Two-thirds of those 18 teams actually improved from the previous season, while another two broke even. One of the 17 didn't apply; the 1999 Cleveland Browns went 2-14 in their first year back in the league. That means only three got worse. Of those 12 that improved, seven improved by at least four games.
"I'm pretty sure teams have done it before and there's no reason we can't," said Buccaneers guard Ali Marpet. "It's going to be a little bit different. We'll probably have to adjust practices accordingly and Dirk's smart about it, so it really shouldn't be an issue for us."
Comparing how a team did in their long, unbroken season to how they performed the previous year isn't a perfect bit of proof. What is important, of course, is how the team fared compared to how it would have done with a more traditional bye week, but that's impossible to know. Perhaps it's enough to see that plenty of those teams were obviously able to succeed despite that added challenge.
Those teams that succeeded likely did so by figuring out the right way to adjust. That includes managing practices in a manner that effectively balances preparation for the upcoming game with maintaining player stamina. A mid-November bye week would have helped in that regard, clearly, but now the Buccaneers will have to find a different way. That's something that will likely evolve over the next two months.
"When I came in the league, working for Jack Del Rio, former player, his whole deal was, 'Get the players to the game fresh.
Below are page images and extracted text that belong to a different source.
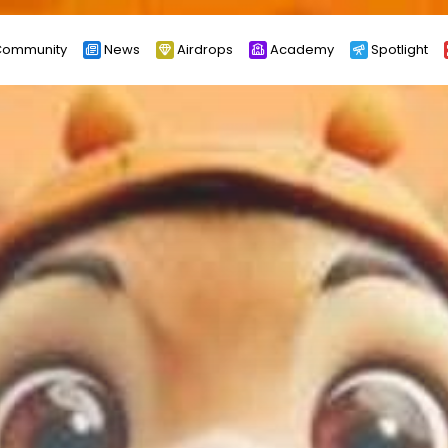
ommunity
News
Airdrops
Academy
Spotlight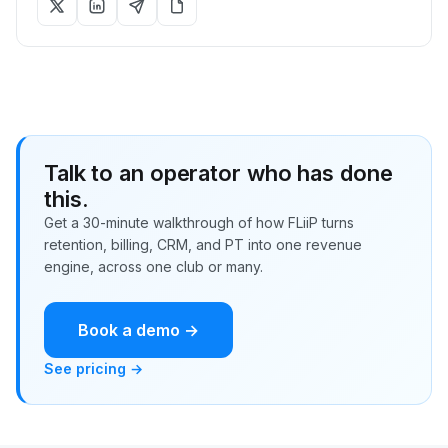
Talk to an operator who has done
this.
Get a 30-minute walkthrough of how FLiiP turns
retention, billing, CRM, and PT into one revenue
engine, across one club or many.
Book a demo →
See pricing →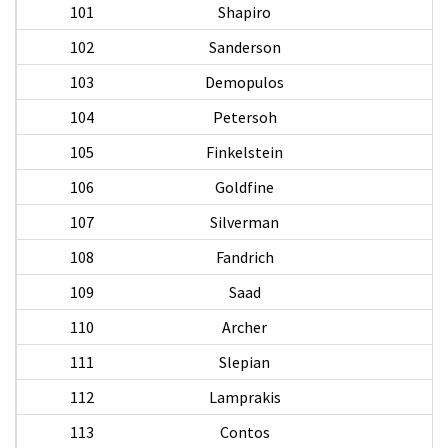
101
Shapiro
102
Sanderson
103
Demopulos
De
104
Petersoh
105
Finkelstein
106
Goldfine
107
Silverman
108
Fandrich
F
109
Saad
110
Archer
W
111
Slepian
112
Lamprakis
A
113
Contos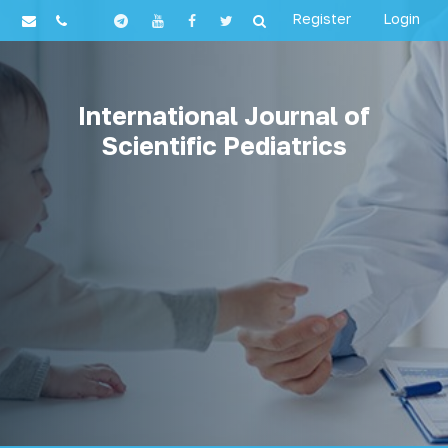
Register
Login
International Journal of
Scientific Pediatrics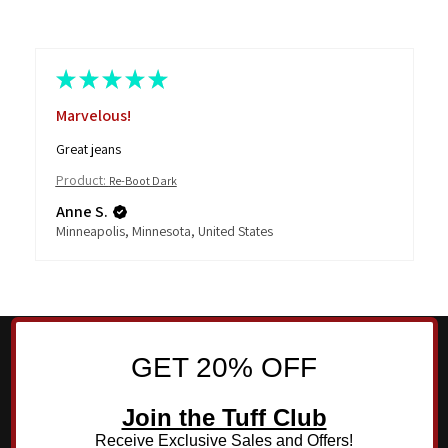
★
★
★
★
★
Marvelous!
Great jeans
Product:
Re-Boot Dark
Anne S.
Minneapolis, Minnesota, United States
GET 20% OFF
Join the Tuff Club
Receive Exclusive Sales and Offers!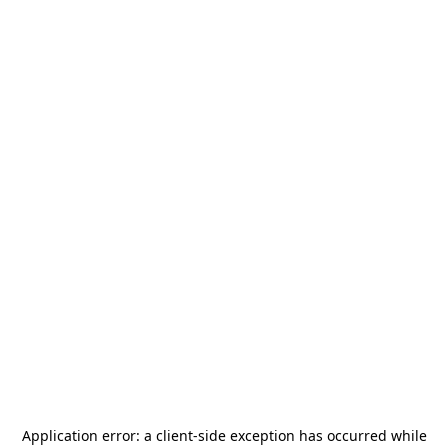
Application error: a
client
-side exception has occurred while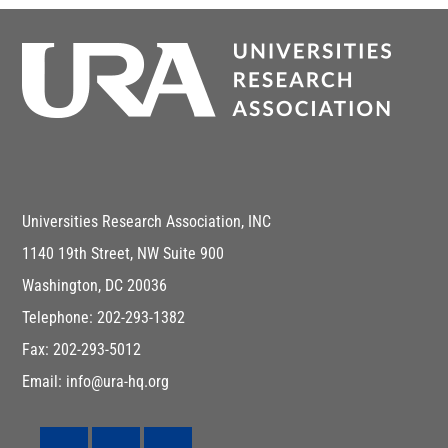
Universities Research Association, INC
1140 19th Street, NW Suite 900
Washington, DC 20036
Telephone: 202-293-1382
Fax: 202-293-5012
Email: info@ura-hq.org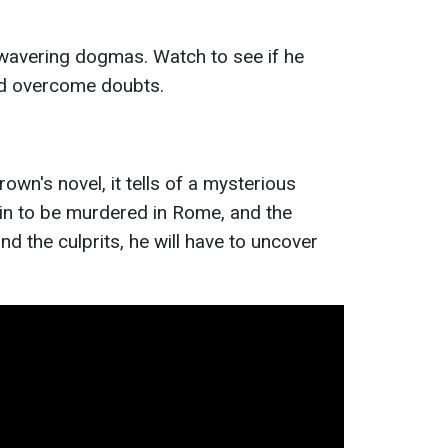
avering dogmas. Watch to see if he
d overcome doubts.
wn's novel, it tells of a mysterious
in to be murdered in Rome, and the
ind the culprits, he will have to uncover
Get the players to the game fresh,'" said Koetter. "So we always try to do that. We try to do it at training camp and we will try to do it in Week 11. But I'm going to be worried about Week 11 then. Right now I'm worried about Week Two."
Week Two is the new starting point for the Buccaneers' 2017 season. The finish line for the regular season remains December 31, in Week 17. The Bucs will simply have to find a different way to get their than originally planned.